* [Task brief]
Every line from the one with "List each element's type and" to the one with "Page size: 1500x1125.", including those two, is to be copied exactly; all other lines of the entries below are left out.

Document understanding data

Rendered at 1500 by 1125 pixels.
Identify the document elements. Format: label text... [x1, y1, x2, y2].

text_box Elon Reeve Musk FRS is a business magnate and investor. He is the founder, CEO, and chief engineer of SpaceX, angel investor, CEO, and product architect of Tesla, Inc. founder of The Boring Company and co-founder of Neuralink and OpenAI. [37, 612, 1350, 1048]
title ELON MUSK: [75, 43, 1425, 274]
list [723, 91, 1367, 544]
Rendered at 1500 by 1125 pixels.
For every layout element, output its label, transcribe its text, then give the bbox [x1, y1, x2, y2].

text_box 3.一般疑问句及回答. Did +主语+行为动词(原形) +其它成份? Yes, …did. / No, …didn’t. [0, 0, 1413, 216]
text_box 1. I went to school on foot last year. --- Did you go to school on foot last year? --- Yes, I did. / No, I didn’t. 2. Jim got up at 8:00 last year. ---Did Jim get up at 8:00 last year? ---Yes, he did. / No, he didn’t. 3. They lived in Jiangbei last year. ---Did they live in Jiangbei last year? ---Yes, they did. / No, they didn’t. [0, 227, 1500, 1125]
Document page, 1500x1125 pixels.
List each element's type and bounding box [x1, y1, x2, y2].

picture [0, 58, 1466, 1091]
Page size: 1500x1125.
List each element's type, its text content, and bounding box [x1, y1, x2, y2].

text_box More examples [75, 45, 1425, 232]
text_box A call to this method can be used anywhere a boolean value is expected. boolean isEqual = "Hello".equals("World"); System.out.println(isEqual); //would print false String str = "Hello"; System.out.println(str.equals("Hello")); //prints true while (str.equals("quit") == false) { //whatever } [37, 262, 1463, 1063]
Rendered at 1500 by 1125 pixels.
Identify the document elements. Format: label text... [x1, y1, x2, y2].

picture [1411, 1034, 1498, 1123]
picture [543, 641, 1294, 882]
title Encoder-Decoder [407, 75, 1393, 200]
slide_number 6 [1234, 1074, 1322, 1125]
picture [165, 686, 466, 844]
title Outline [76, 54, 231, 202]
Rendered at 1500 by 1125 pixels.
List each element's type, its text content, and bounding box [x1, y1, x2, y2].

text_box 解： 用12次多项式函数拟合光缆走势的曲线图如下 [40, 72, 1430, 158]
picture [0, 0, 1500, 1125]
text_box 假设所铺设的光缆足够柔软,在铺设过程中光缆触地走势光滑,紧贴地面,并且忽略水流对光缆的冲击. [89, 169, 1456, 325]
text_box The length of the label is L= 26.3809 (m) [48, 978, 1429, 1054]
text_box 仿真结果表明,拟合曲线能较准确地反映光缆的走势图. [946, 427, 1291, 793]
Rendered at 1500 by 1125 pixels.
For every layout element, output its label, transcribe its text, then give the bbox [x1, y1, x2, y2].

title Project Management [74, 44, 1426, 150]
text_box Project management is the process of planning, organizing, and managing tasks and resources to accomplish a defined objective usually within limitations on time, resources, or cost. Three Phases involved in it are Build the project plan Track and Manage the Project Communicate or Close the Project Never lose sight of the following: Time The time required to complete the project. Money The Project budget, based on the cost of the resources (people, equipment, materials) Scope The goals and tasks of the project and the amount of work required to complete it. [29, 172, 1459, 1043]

* [Your response]
List each element's type and bounding box [x1, y1, x2, y2].

picture [0, 58, 1466, 1091]
Page size: 1500x1125.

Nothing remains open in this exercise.